Originally published in The Daily Iowan.

This past May, I worked on an investigative story that was published through IowaWatch and then the Des Moines Register and Cedar Rapids Gazette, among many other Iowa newspapers. This story was about how of all Iowa schools that were reviewed by the Department of Education since 2010, only one of them was compliant with the Americans with Disabilities Act. As a part of the story, I spoke with a high-school student in the West Marshall School District, who, because of his school’s failure to comply with a law that would make the building accessible for him and his wheelchair, had run into many obstacles during his time in the district, including being stuck outside in the rain because the doors did not have push buttons to open them.

 

On Dec. 4, “60 Minutes” aired a segment on the ADA hosted by Anderson Cooper. In this segment, Cooper described something he called “drive-by lawsuits,” which essentially refers to an ADA complaint filed by someone who is neither disabled nor a costumer of the business. Cooper also spoke with owners of businesses that had been sued, and the general consensus from these businesses it that they don’t think it’s fair for someone who isn’t being directly hurt by their noncompliance to file these lawsuits.

Under this logic, it would follow that the responsibility to make sure things are accessible for all falls on those who are being discriminated against. Unfortunately, this is the reality of the current law. Until the ADA is enforced, many businesses do not have to comply. The most recent example I personally have of this is an apartment complex that I was looking at this past weekend had plans to turn each of its handicap-accessible parking spots (which include a spot for the vehicle and a spot for a ramp or person to get out) into two parking spots.
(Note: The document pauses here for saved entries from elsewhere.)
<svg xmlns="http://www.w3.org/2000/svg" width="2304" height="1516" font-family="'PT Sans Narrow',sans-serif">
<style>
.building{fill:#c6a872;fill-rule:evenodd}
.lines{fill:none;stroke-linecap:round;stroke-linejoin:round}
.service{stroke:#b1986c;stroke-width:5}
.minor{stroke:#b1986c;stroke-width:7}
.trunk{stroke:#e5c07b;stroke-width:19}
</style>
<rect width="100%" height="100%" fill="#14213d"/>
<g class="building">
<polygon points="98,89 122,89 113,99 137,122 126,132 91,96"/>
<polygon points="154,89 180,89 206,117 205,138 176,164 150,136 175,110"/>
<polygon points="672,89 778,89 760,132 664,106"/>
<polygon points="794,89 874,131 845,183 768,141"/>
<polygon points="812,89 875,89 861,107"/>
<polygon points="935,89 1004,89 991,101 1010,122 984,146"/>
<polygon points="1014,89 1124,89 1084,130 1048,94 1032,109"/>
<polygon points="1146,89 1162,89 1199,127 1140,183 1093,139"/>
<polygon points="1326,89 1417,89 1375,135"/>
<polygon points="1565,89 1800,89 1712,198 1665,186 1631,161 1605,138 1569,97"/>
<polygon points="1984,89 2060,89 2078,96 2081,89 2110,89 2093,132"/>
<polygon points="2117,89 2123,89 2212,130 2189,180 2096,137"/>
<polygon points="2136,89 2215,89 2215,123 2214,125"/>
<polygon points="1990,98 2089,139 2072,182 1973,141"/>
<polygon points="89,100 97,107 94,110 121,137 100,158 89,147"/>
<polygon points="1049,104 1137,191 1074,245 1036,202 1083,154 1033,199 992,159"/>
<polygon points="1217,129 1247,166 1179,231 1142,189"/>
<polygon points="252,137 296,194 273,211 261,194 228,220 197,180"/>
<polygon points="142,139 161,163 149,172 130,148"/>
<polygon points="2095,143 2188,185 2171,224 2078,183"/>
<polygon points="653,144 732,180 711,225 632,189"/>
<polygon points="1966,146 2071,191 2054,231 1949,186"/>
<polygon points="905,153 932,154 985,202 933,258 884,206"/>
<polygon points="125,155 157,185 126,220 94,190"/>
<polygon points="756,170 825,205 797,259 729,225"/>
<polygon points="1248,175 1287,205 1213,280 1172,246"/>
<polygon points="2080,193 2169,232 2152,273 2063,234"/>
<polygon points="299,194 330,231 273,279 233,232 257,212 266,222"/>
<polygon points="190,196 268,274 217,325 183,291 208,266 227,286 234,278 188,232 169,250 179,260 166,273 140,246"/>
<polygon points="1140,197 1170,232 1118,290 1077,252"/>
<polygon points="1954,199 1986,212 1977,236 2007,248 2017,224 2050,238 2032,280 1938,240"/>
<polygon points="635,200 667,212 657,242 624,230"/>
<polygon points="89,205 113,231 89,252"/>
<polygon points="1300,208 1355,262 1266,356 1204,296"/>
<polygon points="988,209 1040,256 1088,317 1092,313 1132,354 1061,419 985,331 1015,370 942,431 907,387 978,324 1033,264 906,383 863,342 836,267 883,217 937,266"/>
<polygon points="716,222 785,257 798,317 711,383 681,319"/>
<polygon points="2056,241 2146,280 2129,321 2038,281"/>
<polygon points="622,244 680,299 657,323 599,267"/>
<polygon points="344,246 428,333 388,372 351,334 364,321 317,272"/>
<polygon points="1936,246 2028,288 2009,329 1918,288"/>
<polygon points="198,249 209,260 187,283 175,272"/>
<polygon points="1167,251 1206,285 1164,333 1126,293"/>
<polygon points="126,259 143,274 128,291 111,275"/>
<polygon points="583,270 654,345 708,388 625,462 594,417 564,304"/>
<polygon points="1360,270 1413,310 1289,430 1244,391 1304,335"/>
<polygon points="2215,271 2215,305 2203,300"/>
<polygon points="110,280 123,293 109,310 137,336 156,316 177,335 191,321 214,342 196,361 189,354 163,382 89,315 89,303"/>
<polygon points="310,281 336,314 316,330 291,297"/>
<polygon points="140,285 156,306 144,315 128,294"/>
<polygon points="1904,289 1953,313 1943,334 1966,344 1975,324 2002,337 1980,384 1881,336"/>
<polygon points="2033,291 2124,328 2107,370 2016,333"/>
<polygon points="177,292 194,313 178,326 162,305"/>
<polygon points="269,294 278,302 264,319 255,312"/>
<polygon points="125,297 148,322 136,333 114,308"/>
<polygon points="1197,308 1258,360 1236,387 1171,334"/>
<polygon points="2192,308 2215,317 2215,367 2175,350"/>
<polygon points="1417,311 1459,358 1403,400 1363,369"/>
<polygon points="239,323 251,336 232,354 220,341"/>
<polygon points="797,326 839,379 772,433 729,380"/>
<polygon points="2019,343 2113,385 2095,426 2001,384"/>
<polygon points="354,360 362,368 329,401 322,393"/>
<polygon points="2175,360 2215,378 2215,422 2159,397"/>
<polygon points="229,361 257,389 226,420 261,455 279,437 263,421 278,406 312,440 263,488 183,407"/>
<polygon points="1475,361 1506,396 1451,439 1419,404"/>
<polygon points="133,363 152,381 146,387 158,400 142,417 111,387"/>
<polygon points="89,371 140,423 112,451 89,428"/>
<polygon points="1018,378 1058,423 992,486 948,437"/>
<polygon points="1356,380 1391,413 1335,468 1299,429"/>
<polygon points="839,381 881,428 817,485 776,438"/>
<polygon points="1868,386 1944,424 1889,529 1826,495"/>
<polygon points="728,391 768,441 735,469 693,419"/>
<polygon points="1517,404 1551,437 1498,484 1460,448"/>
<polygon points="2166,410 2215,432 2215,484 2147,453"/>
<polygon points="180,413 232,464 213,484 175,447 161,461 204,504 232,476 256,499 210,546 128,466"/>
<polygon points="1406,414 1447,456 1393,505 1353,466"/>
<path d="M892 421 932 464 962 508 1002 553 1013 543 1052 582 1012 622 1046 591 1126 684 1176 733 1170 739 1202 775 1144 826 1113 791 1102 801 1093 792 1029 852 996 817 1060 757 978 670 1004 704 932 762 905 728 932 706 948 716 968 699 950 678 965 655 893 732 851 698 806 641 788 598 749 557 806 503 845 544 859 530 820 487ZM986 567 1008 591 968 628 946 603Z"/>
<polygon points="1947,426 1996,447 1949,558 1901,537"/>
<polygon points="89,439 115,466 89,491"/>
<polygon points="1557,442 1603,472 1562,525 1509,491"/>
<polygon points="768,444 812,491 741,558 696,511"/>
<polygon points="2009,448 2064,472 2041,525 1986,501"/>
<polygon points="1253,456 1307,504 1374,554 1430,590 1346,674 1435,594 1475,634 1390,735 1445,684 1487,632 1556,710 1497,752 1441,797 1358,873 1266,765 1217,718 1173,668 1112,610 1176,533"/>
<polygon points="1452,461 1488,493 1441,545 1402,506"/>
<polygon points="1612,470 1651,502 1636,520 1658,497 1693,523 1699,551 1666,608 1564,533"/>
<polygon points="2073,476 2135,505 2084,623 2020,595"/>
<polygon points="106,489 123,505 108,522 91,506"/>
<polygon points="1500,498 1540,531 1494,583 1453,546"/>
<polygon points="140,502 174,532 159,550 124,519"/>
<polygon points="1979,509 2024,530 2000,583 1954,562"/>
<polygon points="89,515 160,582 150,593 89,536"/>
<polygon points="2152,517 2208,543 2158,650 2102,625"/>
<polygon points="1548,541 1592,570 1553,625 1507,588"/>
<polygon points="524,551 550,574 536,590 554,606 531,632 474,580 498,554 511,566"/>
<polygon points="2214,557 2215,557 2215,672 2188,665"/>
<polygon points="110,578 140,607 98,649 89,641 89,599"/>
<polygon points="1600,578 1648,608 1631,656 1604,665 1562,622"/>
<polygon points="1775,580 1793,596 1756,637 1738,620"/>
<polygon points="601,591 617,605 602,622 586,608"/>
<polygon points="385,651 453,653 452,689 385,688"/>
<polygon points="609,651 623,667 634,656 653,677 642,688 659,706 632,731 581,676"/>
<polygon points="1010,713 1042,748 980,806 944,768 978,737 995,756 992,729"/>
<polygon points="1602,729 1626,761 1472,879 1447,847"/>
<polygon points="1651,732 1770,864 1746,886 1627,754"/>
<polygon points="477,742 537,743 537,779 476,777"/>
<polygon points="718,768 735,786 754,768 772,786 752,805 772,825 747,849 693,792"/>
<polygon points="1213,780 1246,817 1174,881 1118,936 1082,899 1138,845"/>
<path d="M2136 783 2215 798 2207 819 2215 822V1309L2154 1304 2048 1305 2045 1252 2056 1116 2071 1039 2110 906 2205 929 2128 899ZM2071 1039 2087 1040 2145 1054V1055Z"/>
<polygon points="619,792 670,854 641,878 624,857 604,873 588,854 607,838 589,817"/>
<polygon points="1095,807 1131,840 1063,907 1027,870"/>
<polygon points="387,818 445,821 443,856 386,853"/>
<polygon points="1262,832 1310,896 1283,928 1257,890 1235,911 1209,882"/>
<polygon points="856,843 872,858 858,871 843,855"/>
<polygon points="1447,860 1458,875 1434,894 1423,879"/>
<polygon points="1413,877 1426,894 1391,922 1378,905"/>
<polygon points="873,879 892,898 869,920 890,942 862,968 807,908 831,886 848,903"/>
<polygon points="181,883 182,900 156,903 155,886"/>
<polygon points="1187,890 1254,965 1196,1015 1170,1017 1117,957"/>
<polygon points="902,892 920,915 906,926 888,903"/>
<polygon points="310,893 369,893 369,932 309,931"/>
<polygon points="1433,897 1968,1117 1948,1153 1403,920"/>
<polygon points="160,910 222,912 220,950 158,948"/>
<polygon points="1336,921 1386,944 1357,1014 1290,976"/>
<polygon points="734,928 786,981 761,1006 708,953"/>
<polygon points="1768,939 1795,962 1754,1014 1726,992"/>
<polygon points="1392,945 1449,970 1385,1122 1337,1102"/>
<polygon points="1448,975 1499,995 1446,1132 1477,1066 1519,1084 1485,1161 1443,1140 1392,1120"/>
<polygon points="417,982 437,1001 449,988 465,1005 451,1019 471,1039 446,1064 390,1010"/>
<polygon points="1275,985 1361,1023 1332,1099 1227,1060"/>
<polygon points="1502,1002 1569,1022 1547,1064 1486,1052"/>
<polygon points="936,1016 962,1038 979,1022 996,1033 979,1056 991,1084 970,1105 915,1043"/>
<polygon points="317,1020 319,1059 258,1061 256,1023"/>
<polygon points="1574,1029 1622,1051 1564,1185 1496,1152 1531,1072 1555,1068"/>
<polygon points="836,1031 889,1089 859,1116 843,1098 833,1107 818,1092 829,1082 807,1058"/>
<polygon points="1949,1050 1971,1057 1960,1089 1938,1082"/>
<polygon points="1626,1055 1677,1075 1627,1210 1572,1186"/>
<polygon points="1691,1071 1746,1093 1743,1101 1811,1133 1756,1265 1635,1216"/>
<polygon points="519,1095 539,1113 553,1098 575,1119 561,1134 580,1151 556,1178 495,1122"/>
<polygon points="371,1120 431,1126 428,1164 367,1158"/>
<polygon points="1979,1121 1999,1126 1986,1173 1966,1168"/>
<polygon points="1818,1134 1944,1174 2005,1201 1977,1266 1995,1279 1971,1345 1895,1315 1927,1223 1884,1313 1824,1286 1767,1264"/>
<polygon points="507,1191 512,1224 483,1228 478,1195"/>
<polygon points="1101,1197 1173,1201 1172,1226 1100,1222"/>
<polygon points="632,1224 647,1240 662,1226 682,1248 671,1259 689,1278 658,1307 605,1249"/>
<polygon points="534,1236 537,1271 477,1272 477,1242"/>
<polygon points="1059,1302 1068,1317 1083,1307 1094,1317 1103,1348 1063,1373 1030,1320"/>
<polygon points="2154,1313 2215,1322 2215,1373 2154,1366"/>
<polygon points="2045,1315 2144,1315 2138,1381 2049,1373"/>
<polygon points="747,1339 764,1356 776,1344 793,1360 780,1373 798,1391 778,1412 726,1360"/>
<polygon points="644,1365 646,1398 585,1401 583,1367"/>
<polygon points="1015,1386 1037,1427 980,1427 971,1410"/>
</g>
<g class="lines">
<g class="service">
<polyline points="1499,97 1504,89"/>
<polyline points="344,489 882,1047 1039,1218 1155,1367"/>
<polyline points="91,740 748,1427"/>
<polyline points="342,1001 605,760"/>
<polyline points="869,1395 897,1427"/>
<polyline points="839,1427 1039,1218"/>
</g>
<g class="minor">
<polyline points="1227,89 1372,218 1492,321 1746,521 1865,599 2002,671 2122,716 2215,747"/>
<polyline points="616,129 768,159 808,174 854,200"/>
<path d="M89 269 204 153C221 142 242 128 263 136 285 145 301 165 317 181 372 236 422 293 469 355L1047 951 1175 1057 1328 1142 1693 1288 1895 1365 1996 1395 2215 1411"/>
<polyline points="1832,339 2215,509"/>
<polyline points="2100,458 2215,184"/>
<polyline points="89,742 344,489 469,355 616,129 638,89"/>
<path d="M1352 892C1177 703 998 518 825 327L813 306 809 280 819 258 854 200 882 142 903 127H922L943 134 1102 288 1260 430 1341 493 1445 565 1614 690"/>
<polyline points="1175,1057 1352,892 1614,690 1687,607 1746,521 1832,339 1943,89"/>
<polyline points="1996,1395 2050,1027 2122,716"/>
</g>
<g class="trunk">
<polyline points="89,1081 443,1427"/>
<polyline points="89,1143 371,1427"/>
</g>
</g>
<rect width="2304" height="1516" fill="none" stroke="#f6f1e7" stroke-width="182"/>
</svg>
When I told them that not only would I not be able to live there without a handicap-parking spot but also that this was illegal, the answer I got was that they would look into it.

Cooper’s coverage of ADA lawsuits did nothing to expel this idea that the responsibility to fight discrimination falls only on those being discriminated against. In fact, it furthered it. I fail to see what is wrong with non-disabled people reporting instances where something is not compliant with ADA, which is, in fact, a law that is meant to stop discrimination. Keeping society accessible to all is a responsibility that should fall on all of us, just as ridding society from racism or homophobia should be something that all of us work for.

Most upsettingly, Cooper did not interview any people with disabilities who have actually benefited from the ADA, which, I can tell you, is quite a few. Instead, he interviewed one man with a disability who had been taken advantage of by lawyers. While this is definitely something worth covering, it is incredibly one-sided and does not allow the voices of those who are actually the central figures in the story to be listened to.

As a journalist, Cooper had an opportunity to present a well-rounded, factual story on the ADA, a law that is absolutely necessary for Americans with disabilities to participate fully in society by eliminating unnecessary boundaries. I have argued this many times in the past, but I will  again: Participating in society and receiving equal opportunities are our rights as American citizens, disabled or not. Average Americans don’t know much about the ADA to begin with, because it doesn’t affect them right now (it will when the become older and need adaptive equipment to move around). And with Cooper’s slanted coverage, more and more Americans have gotten the wrong idea about it.